Well, first of all, I’m surprised about the Wonderland inhabitants’ reactions to the changes Alice goes through throughout the story. Now I’m not saying that these shrinking and growing results are a regular sight in Wonderland. So far there hasn’t been any other shrunken or grown beings roaming about. However, we must consider the fact that the Rabbit and the others tossed cakes at Alice. Obviously, no one just goes and throws cakes at dangerous-looking giants and expecting everything to be alright. They shrunk her. This establishes that they in fact have knowledge of the possibility of growing and shrinking in Wonderland. This opens the possibilities to why the Rabbit was surprised at first sight of the first-enlarged Alice, which I discussed in another of my posts.

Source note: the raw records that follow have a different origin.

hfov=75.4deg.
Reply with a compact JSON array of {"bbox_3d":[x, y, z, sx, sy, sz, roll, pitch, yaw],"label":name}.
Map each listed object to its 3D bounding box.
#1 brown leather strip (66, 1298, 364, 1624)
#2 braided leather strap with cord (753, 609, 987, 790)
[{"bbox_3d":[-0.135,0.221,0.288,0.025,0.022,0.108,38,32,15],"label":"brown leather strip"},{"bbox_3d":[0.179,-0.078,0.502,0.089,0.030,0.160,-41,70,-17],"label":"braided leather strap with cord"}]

Here’s a thought: recall how Alice was mistaken for a “Mary Ann.” In the notations of The Annotated Alice, it explains that the term “Mary Ann” was a euphemism for a “servant girl.” At the time, Alice is shrunken. Referring to another annotation, it says that the Rabbit “angrily ordered about his servants, despite his timid character.” Maybe he was very angry in his ordering of Alice because she was one of the few beings that were actually physically smaller than him, therefore he could order her around without any problems. This is another explanation for why the Rabbit ran off terrified after seeing Alice in her first giant stage.

The associates of the White Rabbit attempted to somehow get Alice out of the house. A rather comical scene comes when the Lizard “Bill” is booted out from the chimney by Alice. Following it, however, is a very grave remark from the Rabbit:

“We must burn the house down!” said the Rabbit’s voice.

This could easily be interpreted to the extreme, sliding a “dark” them into the underlying meaning of the story, as I have read in another student’s blog, as well as many others. It is his house, keep in mind. The old, vague picture of a kind, timid White Rabbit I remember from the Disney movie is quickly fading. I suspect there is more of this to come from him. One a side-note, I am a little confused at why Lewis Carroll named the chapter as he did. Although I find it immensely clever, I find the part with Bill a little too small to encompass the whole chapter, for the chapter is filled with events.

So, obviously there is much to analyze in this chapter, even in this mere part one of two. How do you see it?